Os preços do milho voltaram a recuar na maior parte das regiões acompanhadas pelo Cepea diante da ausência de compradores no mercado spot e do avanço da colheita da segunda safra 2025/26.
Segundo pesquisadores do Centro de Estudos Avançados em Economia Aplicada, a expectativa de aumento da oferta nas próximas semanas tem pressionado as cotações do cereal em diversas regiões produtoras do país.
Colheita ainda está no início
A colheita da segunda safra segue concentrada principalmente nos estados do Paraná e de Mato Grosso.
Mesmo ainda em estágio inicial, os preços já operam abaixo dos registrados no começo da temporada passada.
Nas regiões de:
- Sorriso (MT);
- e Norte do Paraná;
as médias parciais de maio apresentam queda de:
- 11% em Mato Grosso;
- e 8% no Paraná;
na comparação com maio de 2025.
Compradores aguardam novas quedas
De acordo com o Cepea, muitos compradores seguem afastados do mercado físico aguardando uma intensificação da colheita a partir da segunda quinzena de junho.
A expectativa é que o aumento da oferta provoque novas quedas nas cotações do milho.
Além do cenário interno, o mercado também acompanha o avanço da semeadura nos Estados Unidos.

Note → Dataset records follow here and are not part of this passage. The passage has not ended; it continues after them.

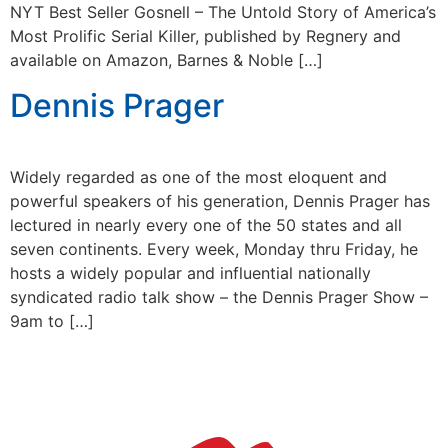
NYT Best Seller Gosnell – The Untold Story of America’s
Most Prolific Serial Killer, published by Regnery and
available on Amazon, Barnes & Noble […]
Dennis Prager
Widely regarded as one of the most eloquent and
powerful speakers of his generation, Dennis Prager has
lectured in nearly every one of the 50 states and all
seven continents. Every week, Monday thru Friday, he
hosts a widely popular and influential nationally
syndicated radio talk show – the Dennis Prager Show –
9am to […]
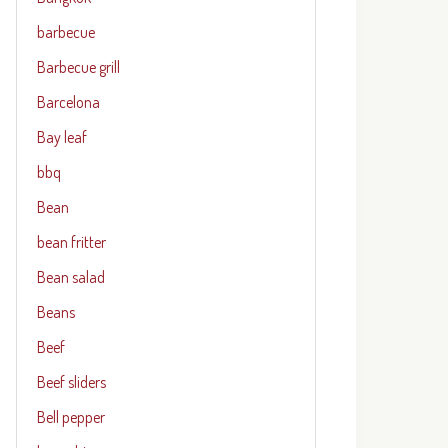
barbecue
Barbecue grill
Barcelona
Bay leaf
bbq
Bean
bean fritter
Bean salad
Beans
Beef
Beef sliders
Bell pepper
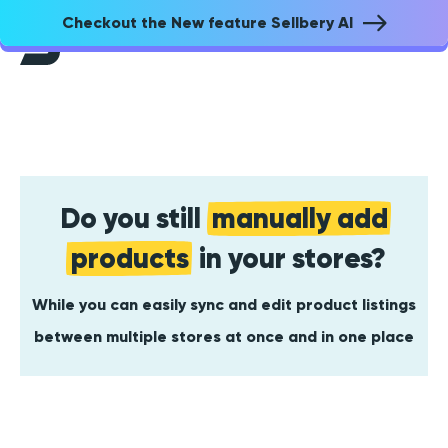
Checkout the New feature Sellbery AI
Do you still
manually add
products
in your stores?
While you can easily sync and edit product listings
between multiple stores at once and in one place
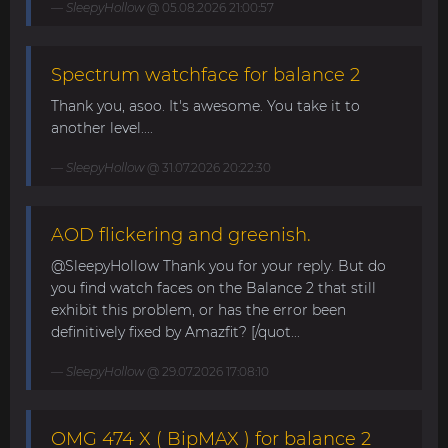
SleepyHollow
@ 05.08.2026 21:00:57
Spectrum watchface for balance 2
Thank you, asoo. It's awesome. You take it to
another level....
SleepyHollow
@ 31.07.2026 20:22:30
AOD flickering and greenish.
@SleepyHollow Thank you for your reply. But do
you find watch faces on the Balance 2 that still
exhibit this problem, or has the error been
definitively fixed by Amazfit? [/quot...
SleepyHollow
@ 29.07.2026 17:08:10
OMG 474 X ( BipMAX ) for balance 2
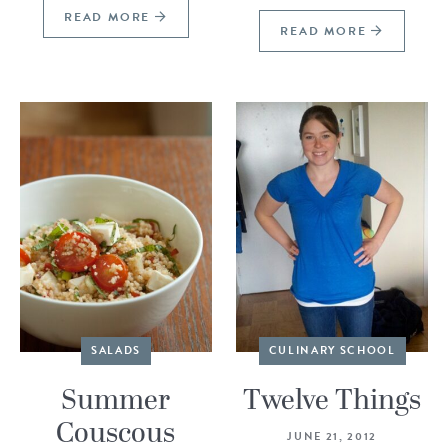
READ MORE
READ MORE
SALADS
CULINARY SCHOOL
Summer
Twelve Things
Couscous
JUNE 21, 2012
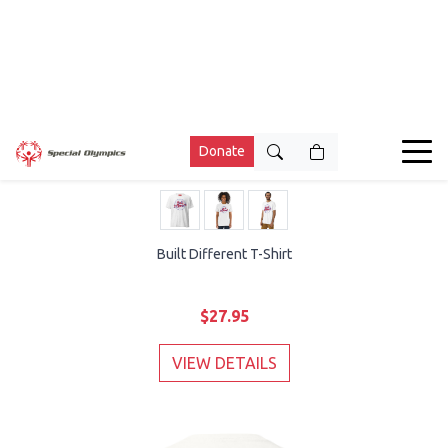
Built Different T-Shirt
$27.95
VIEW DETAILS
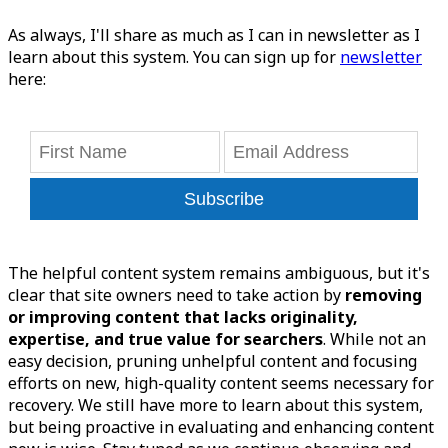
As always, I'll share as much as I can in newsletter as I
learn about this system. You can sign up for
newsletter
here:
Subscribe
The helpful content system remains ambiguous, but it's
clear that site owners need to take action by
removing
or improving content that lacks originality,
expertise, and true value for searchers
. While not an
easy decision, pruning unhelpful content and focusing
efforts on new, high-quality content seems necessary for
recovery. We still have more to learn about this system,
but being proactive in evaluating and enhancing content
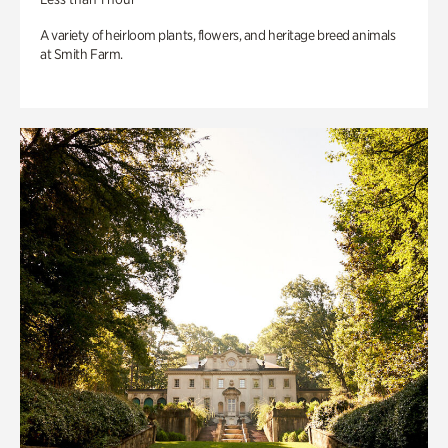
A variety of heirloom plants, flowers, and heritage breed animals
at Smith Farm.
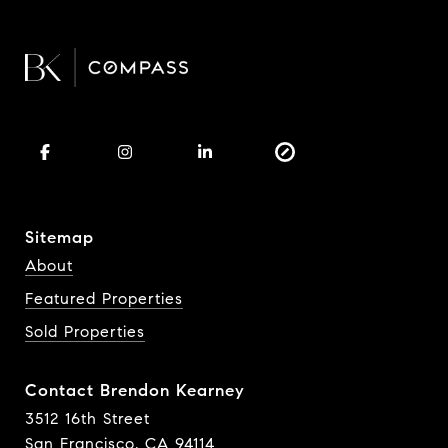
Sitemap
About
Featured Properties
Sold Properties
Contact Brendon Kearney
3512 16th Street
San Francisco, CA 94114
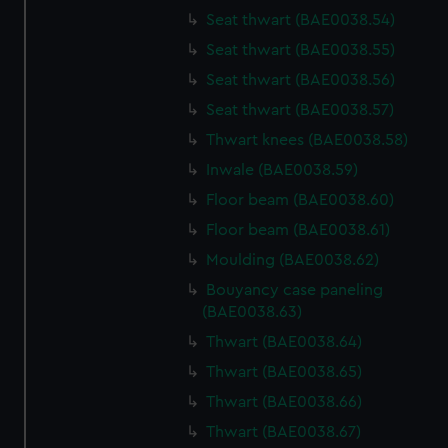
cookies, change your preferences or opt-out at any time.
Seat thwart (BAE0038.54)
Seat thwart (BAE0038.55)
Seat thwart (BAE0038.56)
Seat thwart (BAE0038.57)
Thwart knees (BAE0038.58)
Inwale (BAE0038.59)
Floor beam (BAE0038.60)
Floor beam (BAE0038.61)
Moulding (BAE0038.62)
Bouyancy case paneling
(BAE0038.63)
Thwart (BAE0038.64)
Thwart (BAE0038.65)
Thwart (BAE0038.66)
Thwart (BAE0038.67)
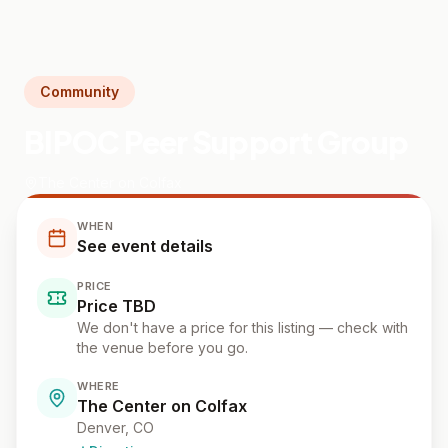
Community
BIPOC Peer Support Group
The Center on Colfax
WHEN
See event details
PRICE
Price TBD
We don't have a price for this listing — check with
the venue before you go.
WHERE
The Center on Colfax
Denver
, CO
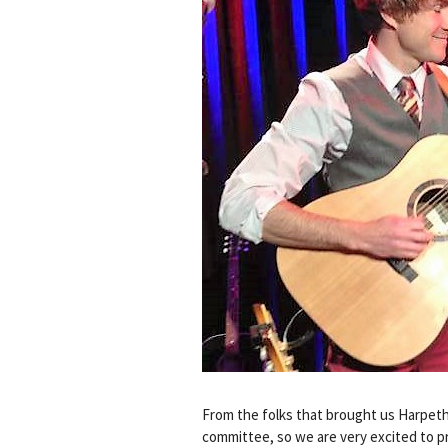
From the folks that brought us Harpet
committee, so we are very excited to 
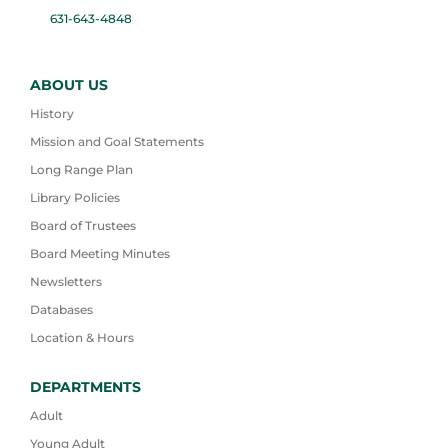
631-643-4848
ABOUT US
History
Mission and Goal Statements
Long Range Plan
Library Policies
Board of Trustees
Board Meeting Minutes
Newsletters
Databases
Location & Hours
DEPARTMENTS
Adult
Young Adult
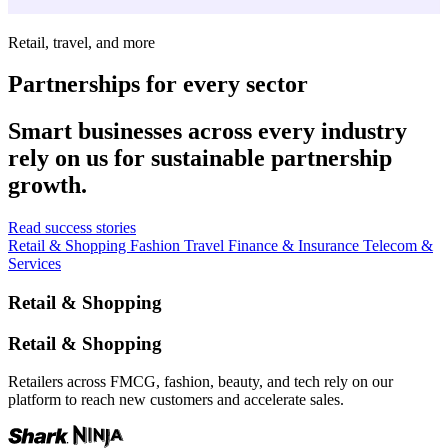
Retail, travel, and more
Partnerships for every sector
Smart businesses across every industry
rely on us for sustainable partnership
growth.
Read success stories
Retail & Shopping
Fashion
Travel
Finance & Insurance
Telecom &
Services
Retail & Shopping
Retail & Shopping
Retailers across FMCG, fashion, beauty, and tech rely on our
platform to reach new customers and accelerate sales.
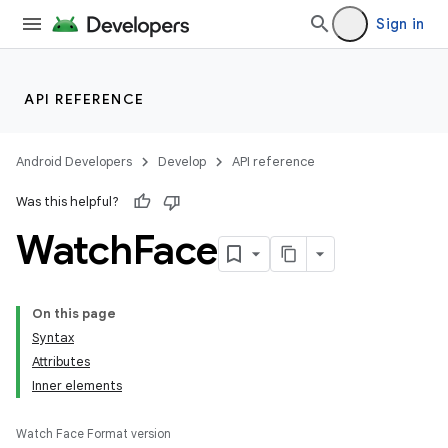
Sign in
API REFERENCE
Android Developers
Develop
API reference
Was this helpful?
Watch
Face
On this page
Syntax
Attributes
Inner elements
Watch Face Format version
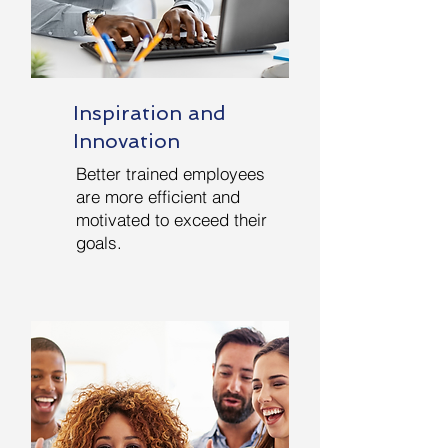
Inspiration and
Innovation
Better trained employees
are more efficient and
motivated to exceed their
goals.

O bom andamento da safra norte-americana tem pressionado os contratos futuros e reduzido a competitividade da exportação brasileira.
Clima não segurou recuo
Nem mesmo os problemas climáticos registrados nas últimas semanas foram suficientes para impedir a queda dos preços.
Segundo o Cepea, preocupações com:
- altas temperaturas;
- falta de chuvas em Goiás;
- estiagem em partes de Mato Grosso do Sul;
- e geadas no Paraná;
não conseguiram conter a pressão negativa sobre o mercado.
Exceções no Sul
Apesar da tendência de baixa em grande parte do país, algumas regiões apresentaram comportamento diferente.
As cotações ficaram firmes em Santa Catarina e registraram alta no Rio Grande do Sul, estados que praticamente já concluíram a colheita da safra de verão.